Тем не менее Тельефер и священник благоговейно преклонили перед ним колена, потом медленно поднялись и стали, по знаку герцога, за креслом Фиц-Осборна.

– Отец духовный! – обратился герцог к священнику, пристально вглядываясь в его смуглое лицо. – Я знаю тебя, и мне кажется, что церковь могла прислать аббата, если ей нужно что-нибудь от меня.

– Ого! Прошу тебя, герцог, не оскорблять моих добрых товарищей! – откликнулся Тельефер. – Быть может, ты еще будешь им больше доволен, чем мной: певец может произвести и фальшивые звуки, впечатление от которых мудрец сумеет уничтожить.

– Вот как! – воскликнул герцог, мрачно сверкая глазами. – Мои гордые вассалы, кажется, взбунтовались... Отправляйтесь и ждите меня в моих покоях!
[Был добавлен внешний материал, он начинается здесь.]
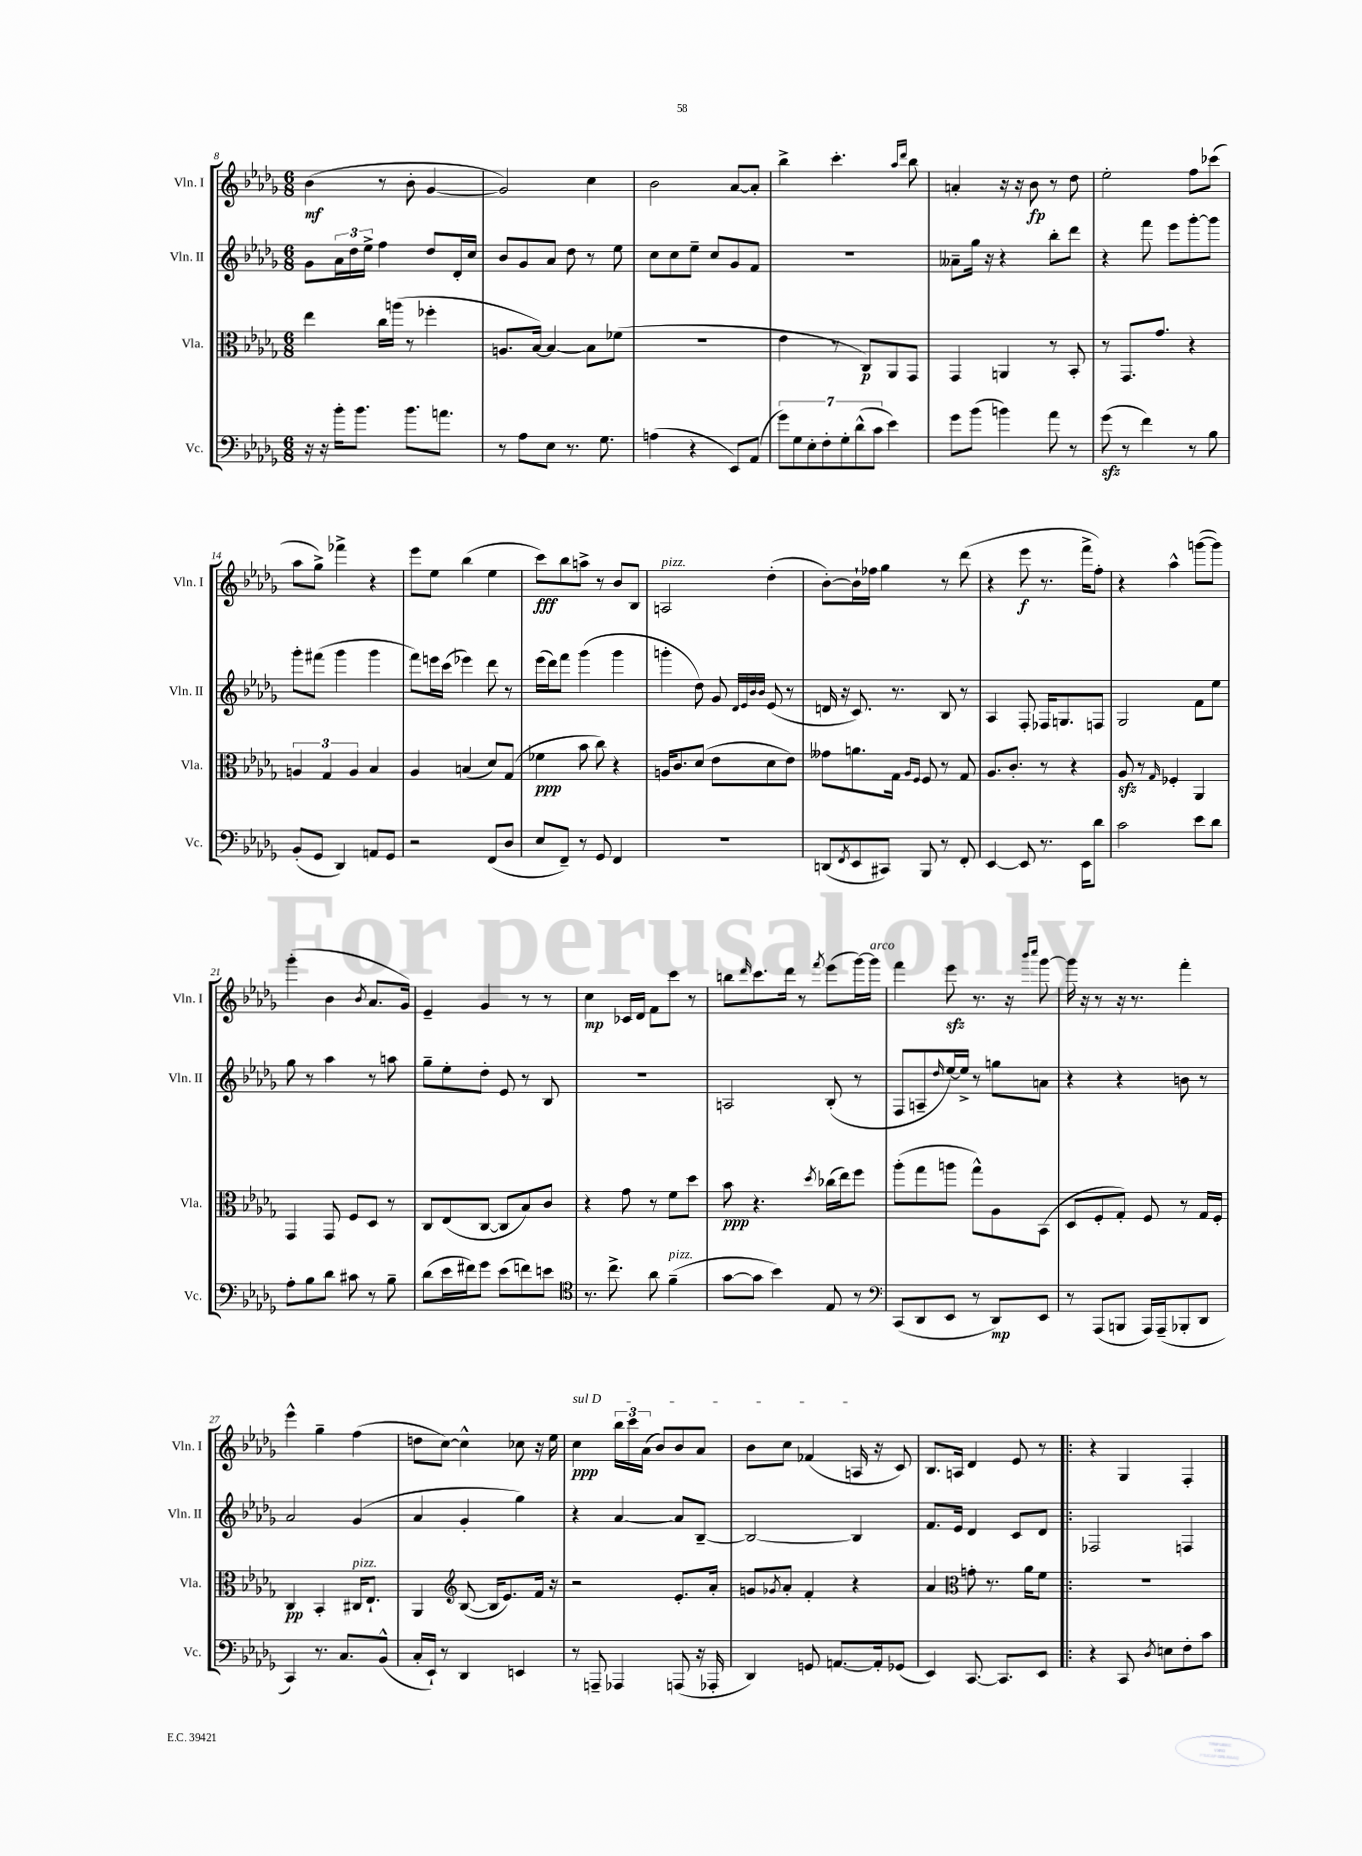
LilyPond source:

<<
\new StaffGroup <<
\new Staff = "s0" \with { instrumentName = "Vln. I" shortInstrumentName = "Vln. I" } {
    \clef treble \key des \major \numericTimeSignature \time 6/8
    bes'4\mf( r8 bes'8-. ges'4~ |
    ges'2) c''4 |
    bes'2 aes'8~ aes'8-. |
    bes''4-> c'''4.-. \grace { aes''16 des'''16 } bes''8 |
    a'4-. r16 r16 bes'8\fp r8 des''8 |
    ees''2-. f''8 ces'''8( |
    aes''8 ges''8->) fes'''4-> r4 |
    ees'''8 ees''8 bes''4( ees''4 |
    c'''8\fff) bes''8 a''8-> r8 bes'8 bes8 |
    a2^\markup { \italic "pizz." } des''4-.( |
    bes'8~-.) bes'16-! fes''16 ges''4 r8 des'''8( |
    r4 ees'''8\f r8. f'''16-> f''8-.) |
    r4 aes''4-^ g'''8~( g'''8) |
    ges'''4-.( bes'4 \acciaccatura { bes'8 } aes'8. ges'16) |
    ees'4-- ges'4 r8 r8 |
    c''4\mp ces'16 des'16 f'8 c'''8 r8 |
    b''8 \grace { des'''16 } c'''8. des'''16 r8 \acciaccatura { f'''8 } ees'''8( ges'''16~) ges'''16^\markup { \italic "arco" } |
    f'''4 ees'''8\sfz r8. r16 \grace { bes'''16 c''''16 } ges'''8~ |
    ges'''16 r16 r8 r16 r8. f'''4-. |
    ees'''4-^ ges''4-- f''4( |
    d''8 c''8~) c''4-^ ces''8 r16 ees''16 |
    \once \override TextSpanner.bound-details.left.text = \markup { \italic "sul D" } c''4\ppp\startTextSpan \tuplet 3/2 { bes''16 c'''16 aes'16( } bes'8) bes'8 aes'8 |
    bes'8 c''8 fes'4( a16\stopTextSpan r16 c'8) |
    bes8. a16 des'4 ees'8 r8 |
    \bar ".|:" r4 ges4 f4-. \bar "|." |
}
\new Staff = "s1" \with { instrumentName = "Vln. II" shortInstrumentName = "Vln. II" } {
    \clef treble \key des \major \numericTimeSignature \time 6/8
    ges'8 \tuplet 3/2 { aes'16 des''16 ees''16-> } f''4 des''8 des'16-. c''16 |
    bes'8 ges'8 aes'8 des''8 r8 ees''8 |
    c''8 c''8 ees''8-- c''8 ges'8 f'8 |
    R2. |
    aeses'8-- ges''16 r16 r4 bes''8-. des'''8 |
    r4 f'''8 ees'''8 ges'''8~-. ges'''8 |
    ges'''8-. fis'''8( ges'''4 ges'''4 |
    f'''8) e'''16 c'''16( ees'''4) des'''8 r8 |
    ees'''16( des'''16) f'''8 ges'''4( ges'''4 |
    g'''4-. des''8) ges'8 \grace { des'32 ees'32 bes'32 bes'32 } ees'8( r8 |
    d'16 r16 c'8.) r8. bes8 r8 |
    aes4 f8-. fes16 g8. f8 |
    ges2 f'8 ees''8 |
    ges''8 r8 aes''4 r8 a''8 |
    ges''8-- ees''8-. des''8-. ees'8 r8 bes8 |
    R2. |
    a2 bes8-.( r8 |
    f8 a8-- \grace { des''16 } ees''16~) ees''16-> r8 g''8 a'8 |
    r4 r4 b'8 r8 |
    aes'2 ges'4( |
    aes'4 ges'4-. ges''4) |
    r4 aes'4~ aes'8 bes8~-- |
    bes2~ bes4 |
    f'8. ees'16 des'4 c'8 des'8 |
    \bar ".|:" fes2 f4 \bar "|." |
}
\new Staff = "s2" \with { instrumentName = "Vla." shortInstrumentName = "Vla." } {
    \clef alto \key des \major \numericTimeSignature \time 6/8
    ees''4 c''16 a''16( r8 fes''4-. |
    a8. bes16~) bes4~ bes8 fes'8( |
    R2. |
    ees'4 r8 c8\p) aes,8 ges,8 |
    ges,4 a,4 r8 bes,8-. |
    r8 ges,8. ges'8. r4 |
    \tuplet 3/2 { a4 ges4 a4 } bes4 |
    aes4 b4( des'8) ges8( |
    fes'4\ppp bes'8 c''8) r4 |
    a16 c'8. des'8( ees'8 des'8 ees'8) |
    geses'8 a'8. ges16 \grace { aes16 f16 } f8 r8 ges8 |
    aes8. c'8.-. r8 r4 |
    aes8\sfz r8 \grace { ges16 } fes4-. aes,4 |
    ges,4 ges,8 f8 des8 r8 |
    c8 ees8( c8~ c8 bes8) c'8 |
    r4 ges'8 r8 f'8 des''8 |
    bes'8\ppp r4. \acciaccatura { des''8 } ces''16( ees''16) f''8 |
    aes''8-.( ges''8 a''8 ges''8-^) aes8 bes,8( |
    des8 f8-. ges8-.) f8 r8 ges16 f16-. |
    c4\pp bes,4-. cis16^\markup { \italic "pizz." } ees8.-! |
    aes,4 \clef treble bes8~( bes16 ees'8.) f'16 r16 |
    r2 ees'8.-. aes'16-. |
    g'8 \acciaccatura { ges'8 } aes'8-. f'4-. r4 |
    aes'4 \clef alto g'8-. r8. aes'16 f'8 |
    \bar ".|:" R2. \bar "|." |
}
\new Staff = "s3" \with { instrumentName = "Vc." shortInstrumentName = "Vc." } {
    \clef bass \key des \major \numericTimeSignature \time 6/8
    r16 r16 bes'16-. bes'8. bes'8. a'8. |
    r8 aes8 ees8 r8. ges8. |
    a4( r4 ees,8) aes,8( |
    \tuplet 7/4 { ges'8) ges8 ees8-. f8-. ges8-. des'8-^( c'8 } ees'4) |
    ges'8 bes'8( b'4) aes'8 r8 |
    ges'8\sfz( r8 f'4) r8 bes8 |
    bes,8-.( ges,8 des,4) a,8 ges,8 |
    r2 f,8( des8 |
    ees8 f,8--) r8 ges,8 f,4 |
    R2. |
    d,8( \acciaccatura { f,8 } ees,8 cis,8) bes,,8 r8 f,8-. |
    ees,4~ ees,8 r8. ees,16 des'8 |
    c'2 ees'8 des'8 |
    aes8-. bes8 des'8 cis'8 r8 bes8-- |
    des'8( ees'16 fis'16) ges'8 ees'8( f'8) e'8 |
    \clef tenor r8. c''8.-> aes'8 f'4--^\markup { \italic "pizz." }( |
    ges'8~ ges'8 bes'4) ees8 r8 |
    \clef bass c,8( des,8 ees,8 r8 des,8\mp) ees,8 |
    r8 aes,,8( b,,8 aes,,16) aes,,16--( bes,,8-. des,8 |
    c,4) r8. c8. bes,8-^( |
    c16-. ees,16-!) r8 des,4 e,4 |
    r8 a,,8-- aes,,4 a,,8( r16 aes,,16-. |
    des,4) g,8 a,8.~ a,16-. ges,8( |
    ees,4) c,8.~ c,8. ees,8 |
    \bar ".|:" r4 c,8 \acciaccatura { des8 } e8 f8-. c'8 \bar "|." |
}
>>
>>
\layout { \context { \Score currentBarNumber = #8 } }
Я не желаю портить веселую минуту.

Послы поклонились и тотчас же ушли.

– Надеюсь, что нет неприятных вестей? – спросил тогда король. – В церкви нет никаких недоразумений?... Священник показался мне хорошим человеком!

– А если б в моей церкви были недоразумения, то мой брат сумеет разъяснить их посредством своего красноречия, – ответил пылко герцог.

– Ты, значит, очень сведущ в церковных канонах, благочестивый Одо? – обратился король почтительно к епископу.

– Да, я сам пишу их для моей паствы, сообразуясь, конечно, с уставами римской церкви, и горе монаху, дьякону или аббату, который бы осмелился истолковать их по-своему.

На лице епископа появилось такое зловещее выражение, что король слегка вздрогнул. Пир скоро прекратился, к величайшему удовольствию нетерпеливого герцога.

Только несколько старых саксонцев и неисправимых датчан остались на своих местах, откуда их вынесли уже в бесчувственном состоянии на мощеный двор и усадили рядом возле стены дворца. В таком положении обрели их поутру собственные слуги, смотревшие на них с непроизвольной завистью.